### PROMPT
Among the lines below, take the one holding "right elbow: (385, 528)", the one holding "right hip: (1506, 896)", and all lines between them. Set them down exactly.

### DATA EXTRACT
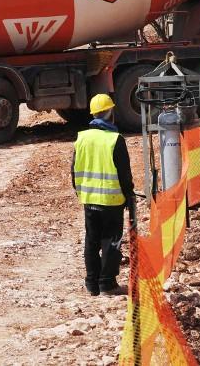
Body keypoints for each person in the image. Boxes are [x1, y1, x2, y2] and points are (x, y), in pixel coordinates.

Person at [72, 94, 135, 296]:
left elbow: (74, 170)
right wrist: (129, 195)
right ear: (110, 113)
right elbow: (124, 173)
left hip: (89, 199)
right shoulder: (115, 139)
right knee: (110, 240)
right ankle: (107, 284)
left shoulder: (81, 138)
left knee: (92, 240)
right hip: (111, 200)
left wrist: (80, 191)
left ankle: (92, 283)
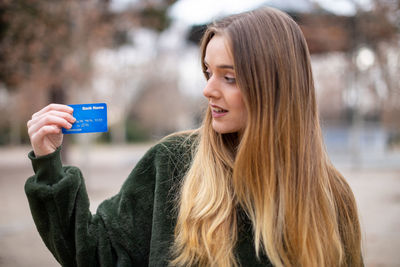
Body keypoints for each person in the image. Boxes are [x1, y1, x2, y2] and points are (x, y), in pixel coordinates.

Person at [25, 7, 363, 267]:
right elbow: (96, 252)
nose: (207, 90)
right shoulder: (172, 162)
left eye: (228, 77)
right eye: (207, 72)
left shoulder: (332, 195)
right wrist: (49, 167)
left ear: (275, 86)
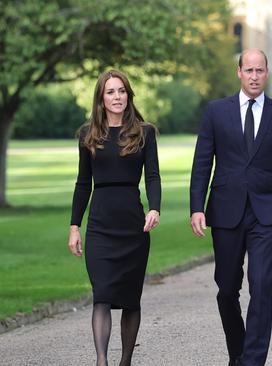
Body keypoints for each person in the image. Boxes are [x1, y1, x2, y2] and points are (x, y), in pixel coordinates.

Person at [189, 49, 272, 366]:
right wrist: (197, 206)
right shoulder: (216, 112)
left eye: (260, 70)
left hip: (265, 213)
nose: (254, 76)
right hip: (225, 210)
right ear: (238, 72)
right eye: (249, 70)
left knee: (263, 285)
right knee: (227, 289)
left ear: (267, 73)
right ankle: (237, 352)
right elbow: (201, 164)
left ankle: (253, 361)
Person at [68, 69, 161, 366]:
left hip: (133, 225)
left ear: (128, 95)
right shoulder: (88, 135)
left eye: (121, 91)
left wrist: (155, 208)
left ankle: (125, 362)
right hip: (99, 225)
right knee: (102, 295)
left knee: (131, 300)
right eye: (111, 92)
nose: (117, 97)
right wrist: (74, 226)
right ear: (101, 98)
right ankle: (101, 361)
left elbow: (154, 177)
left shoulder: (144, 133)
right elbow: (83, 184)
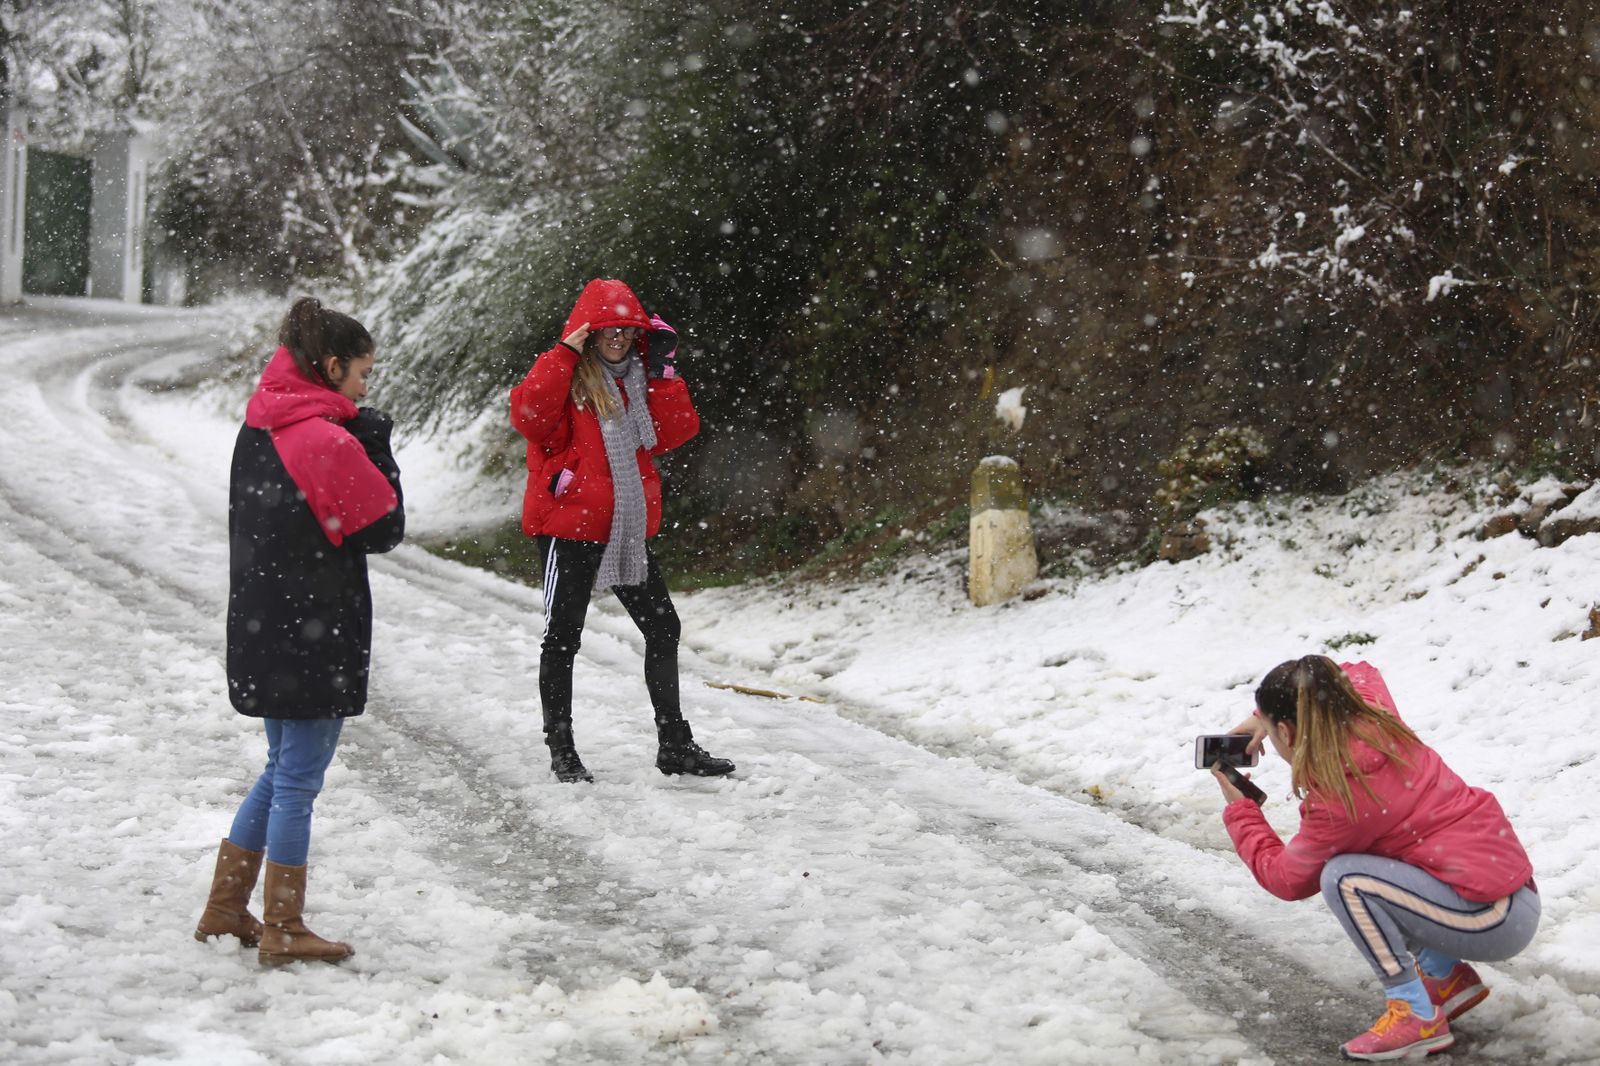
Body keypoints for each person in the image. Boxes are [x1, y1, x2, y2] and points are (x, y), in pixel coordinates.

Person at [194, 297, 405, 965]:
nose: (365, 389)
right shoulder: (326, 440)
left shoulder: (260, 425)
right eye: (362, 374)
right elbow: (385, 528)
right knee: (297, 781)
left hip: (266, 624)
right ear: (333, 367)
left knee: (282, 768)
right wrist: (377, 446)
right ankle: (284, 927)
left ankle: (226, 908)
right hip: (315, 631)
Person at [1215, 655, 1539, 1061]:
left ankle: (1414, 1013)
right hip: (1506, 896)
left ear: (1286, 731)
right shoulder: (1373, 713)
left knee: (1343, 877)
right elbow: (1356, 671)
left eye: (1273, 729)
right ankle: (1445, 976)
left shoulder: (1340, 798)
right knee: (1373, 856)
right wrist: (1265, 716)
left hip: (1492, 919)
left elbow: (1286, 879)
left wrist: (1241, 810)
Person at [509, 278, 733, 783]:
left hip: (624, 528)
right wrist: (562, 354)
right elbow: (529, 418)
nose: (618, 338)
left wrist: (664, 372)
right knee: (562, 639)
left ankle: (675, 744)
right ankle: (562, 750)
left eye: (627, 330)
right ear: (587, 333)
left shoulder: (639, 381)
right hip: (568, 527)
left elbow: (676, 431)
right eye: (607, 329)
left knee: (663, 628)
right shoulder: (567, 378)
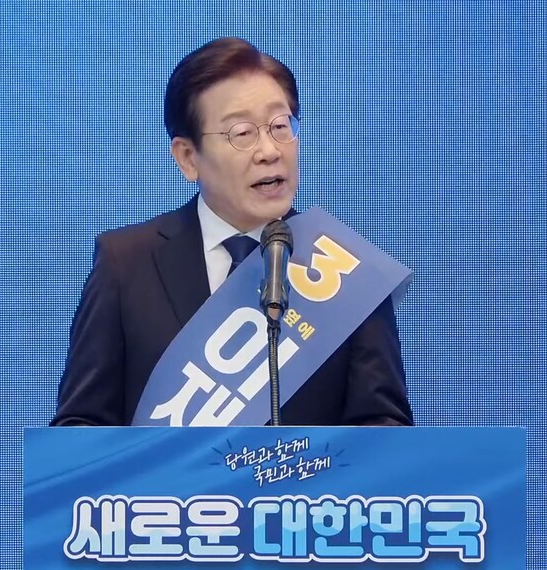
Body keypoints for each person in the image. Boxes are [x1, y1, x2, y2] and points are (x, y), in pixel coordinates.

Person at [50, 37, 413, 427]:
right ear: (188, 158)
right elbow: (79, 430)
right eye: (242, 134)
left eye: (280, 126)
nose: (269, 151)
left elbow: (385, 431)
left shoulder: (343, 270)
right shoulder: (126, 263)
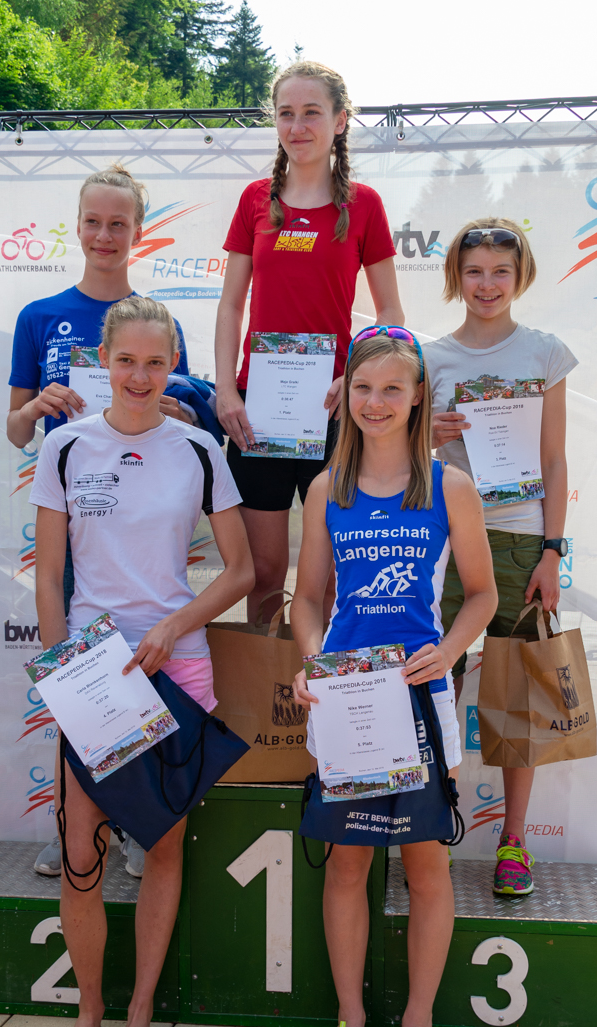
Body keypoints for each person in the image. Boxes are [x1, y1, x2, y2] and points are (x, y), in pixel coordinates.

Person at [30, 296, 253, 1027]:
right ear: (103, 360)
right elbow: (49, 579)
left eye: (155, 362)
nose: (139, 376)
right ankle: (89, 1012)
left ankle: (138, 1016)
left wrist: (171, 627)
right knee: (80, 857)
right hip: (95, 679)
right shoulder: (64, 447)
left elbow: (242, 571)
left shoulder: (199, 448)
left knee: (160, 851)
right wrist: (63, 673)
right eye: (125, 360)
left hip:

### ANSWER AREA
right elbow: (385, 528)
right knee: (297, 781)
left hip: (266, 624)
right ear: (333, 367)
left knee: (282, 768)
right wrist: (377, 446)
right ankle: (284, 927)
left ankle: (226, 908)
right hip: (315, 631)
Person at [1215, 655, 1539, 1061]:
left ankle: (1414, 1013)
right hip: (1506, 896)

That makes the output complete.